A Gallup poll has just been released that shows that Donald Trump's approval rating has fallen to a historic first-year low of 35 percent. Or, as Kellyanne Conway calls it, just one more example of Trump beating Obama.


Late Night With Seth Meyers

White House press secretary Sean Spicer said today that President Trump came to Washington "to get things done." That's why, five minutes into every meeting, he says, "Are we done?"


President Trump yesterday made his 13th trip to a golf course since taking office. Hey man, you're the president! My only job is making fun of you, and I don't even have time to play golf. You play golf like you're trying to complete a punch card. "One more and I get a free meatball sub!"


Today was National Spanish Paella Day. Or, as it's called under the Trump Administration, "clam rice."

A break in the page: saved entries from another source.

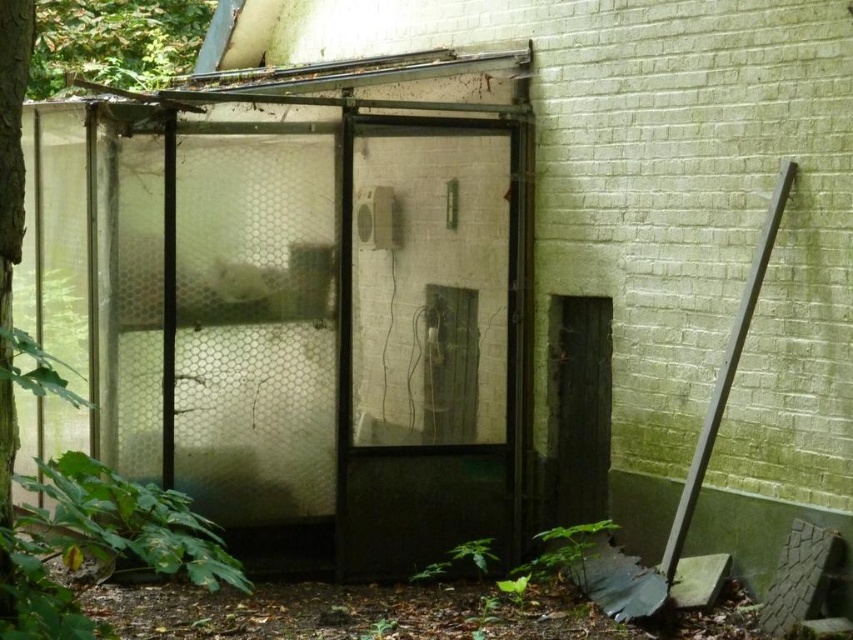
Does transparent plastic screen door at center have a greater width compared to dark gray metal shovel at right?

Correct, the width of transparent plastic screen door at center exceeds that of dark gray metal shovel at right.

Find the location of `transparent plastic screen door at center`. transparent plastic screen door at center is located at coordinates (425, 339).

Which is more to the left, transparent plastic cage at center or dark gray metal shovel at right?

From the viewer's perspective, transparent plastic cage at center appears more on the left side.

Is the position of transparent plastic cage at center more distant than that of dark gray metal shovel at right?

Yes, it is behind dark gray metal shovel at right.

Who is more forward, (120, 216) or (698, 442)?

Point (698, 442) is more forward.

Locate an element on the screen. This screenshot has width=853, height=640. transparent plastic cage at center is located at coordinates (318, 324).

How much distance is there between transparent plastic cage at center and transparent plastic screen door at center?

transparent plastic cage at center is 9.40 inches away from transparent plastic screen door at center.

Is point (329, 308) more distant than point (347, 205)?

Yes, point (329, 308) is behind point (347, 205).

You are a GUI agent. You are given a task and a screenshot of the screen. Output one action in this format:
    pyautogui.click(x=<x>, y=<y>)
    Task: Click on the transparent plastic cage at center
    
    Given the screenshot: What is the action you would take?
    pyautogui.click(x=318, y=324)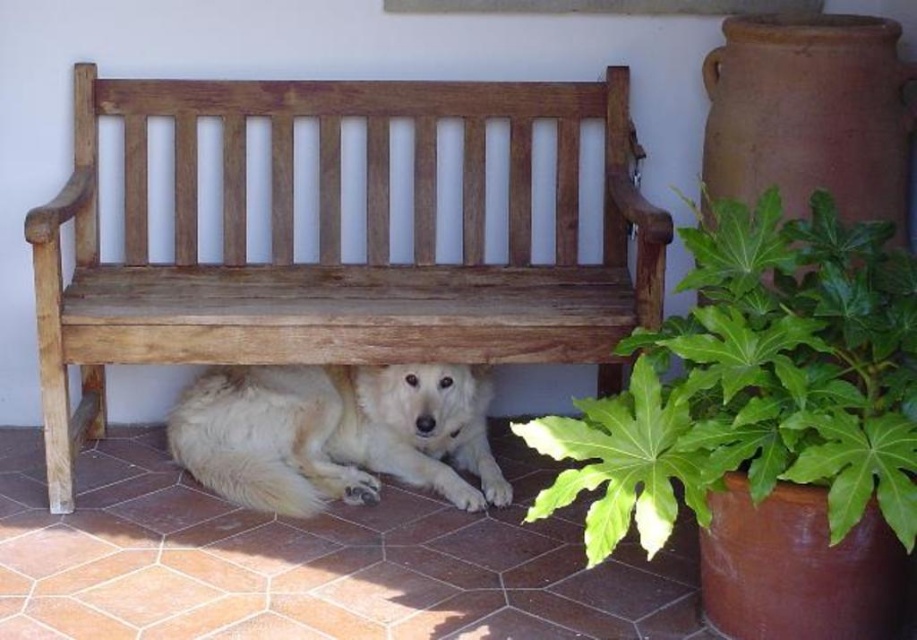
You are a photographer setting up a tripod to take a portrait of the white fluffy dog at under bench. The wooden bench at center is blocking your view. Can you move the tripod closer to the dog to get a clear shot without moving the dog?

The wooden bench at center is larger than the white fluffy dog at under bench, so there might be enough space between them to move the tripod closer to the dog while avoiding the bench. However, the exact feasibility depends on the distance between the bench and the dog, which isn

You are trying to place a small potted plant that is 15 cm wide. You see the wooden bench at center and the green leafy plant at lower right in the scene. Which object can the potted plant fit next to without overlapping?

The potted plant can fit next to the green leafy plant at lower right because the wooden bench at center is wider than the green leafy plant at lower right, so there is more space available next to the smaller plant.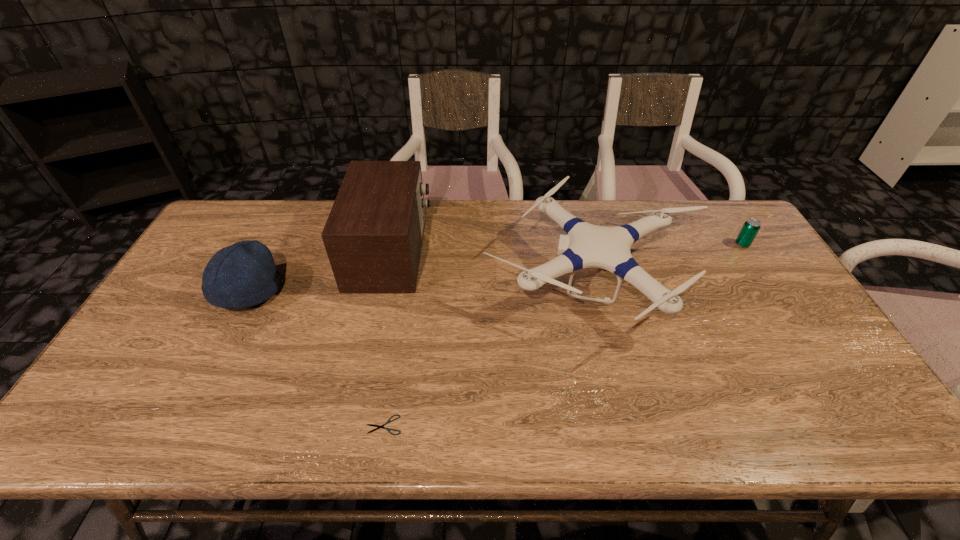
Where is `free spot that satisfies the following two spatial constraints: 1. on the front-facing side of the tallest object; 2. on the left side of the shears`? free spot that satisfies the following two spatial constraints: 1. on the front-facing side of the tallest object; 2. on the left side of the shears is located at coordinates (353, 425).

The height and width of the screenshot is (540, 960). In order to click on free space that satisfies the following two spatial constraints: 1. on the back side of the nearest object; 2. on the right side of the drone in this screenshot , I will do `click(408, 280)`.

New research has found that most cats prefer human interaction to food. Said their owners, "So would I."


Democrats have called for the chairman of the House Intelligence Committee to recuse himself from the investigation into Russia's election-related hacking over concerns that he is too close to President Trump to be impartial. They want Congress to appoint someone less close to Trump. Like Melania.


President Trump's son-in-law and adviser, Jared Kushner, reportedly met with executives from a Russian bank that was under U.S. sanctions during the 2016 presidential election. But I'm sure there's a perfectly treasonable explanation.


Ford announced today it will create 130 new jobs in Michigan. "Is one of them president?!" asked Hillary.


President Trump told senators yesterday that they would make a deal on healtcare because, quote, "That's such an easy one." OK, well, just make sure your healtcare plan covers amnesia.


First lady Melania Trump spoke today at the State Department. Well, technically all she said was, "Sanctuary!"


According to a new poll, President Vladimir Putin's approval rating among Russians is above 80 percent. Of course, that's largely because he conducted the poll in person.


The House of Representatives yesterday passed a bill that would reduce Internet privacy protections. Wait, there are Internet privacy protections? Yesterday, I thought about a sweater and an ad for it popped up on Facebook.


Arby's is facing multiple lawsuits currently after a data breach exposed the credit card information of over 350,000 customers. The data breach could reveal potentially embarrassing information, like the fact that they ate at Arby's.


Vice-President Mike Pence today cast a tie-breaking vote to eliminate a rule that blocked states from defunding Planned Parenthood. Because Mike Pence only approves of one type of birth control: his personality.


As of this afternoon, over 300,000 people have signed a petition calling for first lady Melania Trump to either pay for her own security costs at Trump Tower in New York or move into the White House. Said Melania: "And who do I make the check out to?"


Hawaii's TSA recently seized a so-called "stun cane" from a passenger that is capable of delivering a one-million-volt shock. To get an idea of what a one-million-volt shock feels like, just remember what it was like to wake up on Nov. 9.


North Carolina yesterday reached an agreement to repeal its controversial anti-LGBTQ bathroom law. And New York City is apparently keeping its policy of "everyone can just pee wherever they want."